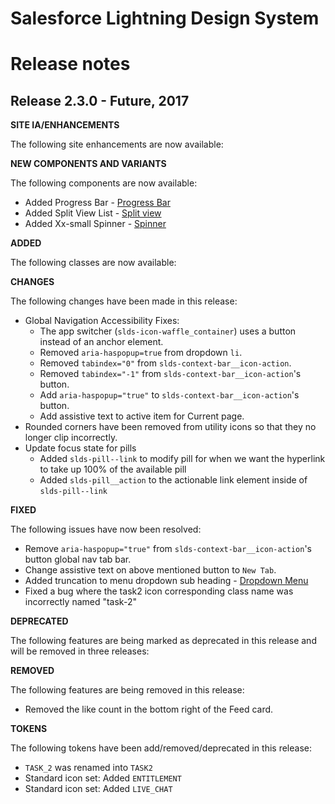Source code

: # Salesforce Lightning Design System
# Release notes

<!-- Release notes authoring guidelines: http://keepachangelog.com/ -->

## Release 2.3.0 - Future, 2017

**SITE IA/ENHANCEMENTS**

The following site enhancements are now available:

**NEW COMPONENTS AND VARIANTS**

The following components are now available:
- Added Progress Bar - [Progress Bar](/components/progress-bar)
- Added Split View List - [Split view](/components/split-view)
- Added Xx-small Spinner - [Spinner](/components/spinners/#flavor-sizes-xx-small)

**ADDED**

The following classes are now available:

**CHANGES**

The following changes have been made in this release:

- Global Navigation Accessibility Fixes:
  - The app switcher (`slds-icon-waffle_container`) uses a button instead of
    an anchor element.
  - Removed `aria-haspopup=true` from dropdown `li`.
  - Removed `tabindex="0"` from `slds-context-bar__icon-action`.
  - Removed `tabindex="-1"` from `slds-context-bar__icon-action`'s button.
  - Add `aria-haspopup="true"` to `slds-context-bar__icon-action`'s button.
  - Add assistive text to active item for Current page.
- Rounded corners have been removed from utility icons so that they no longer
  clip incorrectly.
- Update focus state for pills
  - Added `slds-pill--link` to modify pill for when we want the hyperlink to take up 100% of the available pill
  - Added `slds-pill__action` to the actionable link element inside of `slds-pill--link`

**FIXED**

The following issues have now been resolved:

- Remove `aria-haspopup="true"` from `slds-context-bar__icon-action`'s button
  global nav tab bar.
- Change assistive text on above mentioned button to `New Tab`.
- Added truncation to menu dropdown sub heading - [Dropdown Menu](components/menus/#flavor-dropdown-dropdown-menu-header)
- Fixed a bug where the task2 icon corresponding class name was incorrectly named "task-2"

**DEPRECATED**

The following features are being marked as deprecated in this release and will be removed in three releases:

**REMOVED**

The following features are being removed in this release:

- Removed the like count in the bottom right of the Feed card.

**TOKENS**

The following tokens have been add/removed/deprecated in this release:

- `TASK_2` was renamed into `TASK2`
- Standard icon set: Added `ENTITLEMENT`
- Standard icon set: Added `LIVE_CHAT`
━━━━━━━━━━━━━━━━
Recast the lines of all the entries above as a numbered list, leaving out the blank lines and the pictures.

COMPLETED EXERCISE —
1. Source code
2. : # Salesforce Lightning Design System
3. # Release notes
4. <!-- Release notes authoring guidelines: http://keepachangelog.com/ -->
5. ## Release 2.3.0 - Future, 2017
6. **SITE IA/ENHANCEMENTS**
7. The following site enhancements are now available:
8. **NEW COMPONENTS AND VARIANTS**
9. The following components are now available:
10. - Added Progress Bar - [Progress Bar](/components/progress-bar)
11. - Added Split View List - [Split view](/components/split-view)
12. - Added Xx-small Spinner - [Spinner](/components/spinners/#flavor-sizes-xx-small)
13. **ADDED**
14. The following classes are now available:
15. **CHANGES**
16. The following changes have been made in this release:
17. - Global Navigation Accessibility Fixes:
18.   - The app switcher (`slds-icon-waffle_container`) uses a button instead of
19.     an anchor element.
20.   - Removed `aria-haspopup=true` from dropdown `li`.
21.   - Removed `tabindex="0"` from `slds-context-bar__icon-action`.
22.   - Removed `tabindex="-1"` from `slds-context-bar__icon-action`'s button.
23.   - Add `aria-haspopup="true"` to `slds-context-bar__icon-action`'s button.
24.   - Add assistive text to active item for Current page.
25. - Rounded corners have been removed from utility icons so that they no longer
26.   clip incorrectly.
27. - Update focus state for pills
28.   - Added `slds-pill--link` to modify pill for when we want the hyperlink to take up 100% of the available pill
29.   - Added `slds-pill__action` to the actionable link element inside of `slds-pill--link`
30. **FIXED**
31. The following issues have now been resolved:
32. - Remove `aria-haspopup="true"` from `slds-context-bar__icon-action`'s button
33.   global nav tab bar.
34. - Change assistive text on above mentioned button to `New Tab`.
35. - Added truncation to menu dropdown sub heading - [Dropdown Menu](components/menus/#flavor-dropdown-dropdown-menu-header)
36. - Fixed a bug where the task2 icon corresponding class name was incorrectly named "task-2"
37. **DEPRECATED**
38. The following features are being marked as deprecated in this release and will be removed in three releases:
39. **REMOVED**
40. The following features are being removed in this release:
41. - Removed the like count in the bottom right of the Feed card.
42. **TOKENS**
43. The following tokens have been add/removed/deprecated in this release:
44. - `TASK_2` was renamed into `TASK2`
45. - Standard icon set: Added `ENTITLEMENT`
46. - Standard icon set: Added `LIVE_CHAT`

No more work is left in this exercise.